---
name: book--designing-data-intensive-applications--nano
description: >-
  DDIA (Martin Kleppmann) — Minimal rules — essential one-liners only. Use when asked to apply DDIA principles or review code against DDIA standards.
origin: "github.com/ciembor/agent-rules-books (MIT)"
license: MIT
version: "1.0.0"
compatibility: "yamtam-engine >= 0.14.0"
---

# OBEY Designing Data-Intensive Applications by Martin Kleppmann

## When to use

Use when data correctness, durability, or distributed write semantics matter more than local code style.

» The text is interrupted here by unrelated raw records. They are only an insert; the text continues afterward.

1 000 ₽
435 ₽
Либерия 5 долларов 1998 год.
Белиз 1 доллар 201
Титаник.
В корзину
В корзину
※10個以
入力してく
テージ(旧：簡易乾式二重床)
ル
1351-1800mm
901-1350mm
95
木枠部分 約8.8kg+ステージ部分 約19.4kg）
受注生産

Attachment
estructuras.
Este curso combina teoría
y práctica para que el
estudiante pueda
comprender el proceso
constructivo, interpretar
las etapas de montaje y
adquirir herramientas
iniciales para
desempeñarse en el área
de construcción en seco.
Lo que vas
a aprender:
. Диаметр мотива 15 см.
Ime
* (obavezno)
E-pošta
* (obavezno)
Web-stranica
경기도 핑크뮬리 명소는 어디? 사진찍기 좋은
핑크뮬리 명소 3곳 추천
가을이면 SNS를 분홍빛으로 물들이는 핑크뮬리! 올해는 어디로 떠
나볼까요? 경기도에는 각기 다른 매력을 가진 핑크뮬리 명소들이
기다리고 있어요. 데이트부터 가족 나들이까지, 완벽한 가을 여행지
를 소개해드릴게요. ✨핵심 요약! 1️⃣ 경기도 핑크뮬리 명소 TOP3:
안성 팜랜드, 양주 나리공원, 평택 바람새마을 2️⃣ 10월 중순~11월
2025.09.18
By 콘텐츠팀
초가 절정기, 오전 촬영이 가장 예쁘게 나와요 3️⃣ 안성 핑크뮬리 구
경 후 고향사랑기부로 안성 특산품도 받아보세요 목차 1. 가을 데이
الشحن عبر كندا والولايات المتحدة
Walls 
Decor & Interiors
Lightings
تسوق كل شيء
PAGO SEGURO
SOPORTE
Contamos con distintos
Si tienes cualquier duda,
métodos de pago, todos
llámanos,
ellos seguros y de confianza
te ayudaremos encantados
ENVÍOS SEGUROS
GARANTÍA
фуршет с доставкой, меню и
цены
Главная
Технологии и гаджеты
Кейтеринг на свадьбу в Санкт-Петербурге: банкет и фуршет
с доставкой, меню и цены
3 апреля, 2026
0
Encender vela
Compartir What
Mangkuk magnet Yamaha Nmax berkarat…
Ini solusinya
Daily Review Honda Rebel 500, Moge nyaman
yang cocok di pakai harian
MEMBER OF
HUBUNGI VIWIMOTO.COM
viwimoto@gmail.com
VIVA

## Primary bias to correct

Hidden data contracts are still contracts.

## Decision rules

- State the source of truth, consistency expectation, durability point, visibility point, retry semantics, and evolution path for every important data change.
- Choose data models, storage, indexes, replication, partitioning, transactions, queues, streams, and APIs from workload, access pattern, consistency, reliability, maintainability, and operational cost.
- Treat caches, indexes, projections, search copies, denormalized data, and materialized views as derived data with staleness, lag visibility, repair, and rebuild paths.
- Make retried, replayed, queued, batch, stream, and event-driven work idempotent or transactional; reject casual exactly-once claims.
- Treat schemas, encodings, service APIs, messages, logs, and events as versioned contracts that must survive old code, old data, rolling upgrades, and in-flight messages.
- Assume distributed uncertainty: crashes, partial writes, timeouts, duplicate messages, reordered events, stale replicas, lag, clock error, pauses, stale leaders, and unknown success.
- Match replication, partitioning, isolation, transactions, and coordination to the invariant; do not rely on follower freshness, quorum formulas, weak isolation, wall-clock order, or ad hoc leadership without proof.

## Trigger rules

- When adding retries, jobs, consumers, queues, CDC, event sourcing, or stream processing, prove duplicate, replay, ordering, side-effect, and recovery safety.
- When changing schemas, APIs, messages, events, enum values, or status meanings, plan backward and forward compatibility plus migration, bootstrap, or rebuild paths.
- When reading from replicas or partitioning data, define staleness, routing, hot-key, ordering, rebalancing, and cross-partition behavior.
- When using locks, leases, timestamps, leadership, majorities, or coordination services, define the fault model, quorum/session semantics, stale-authority behavior, and fencing.

## Final checklist

- Clear owner and source of truth?
- Explicit consistency, durability, visibility, and staleness semantics?
- Safe under retry, replay, duplicate delivery, reordering, and unknown success?
- Compatible across old data, old code, new code, and messages in flight?
- Isolation, replication, partitioning, transactions, and coordination checked against actual invariants?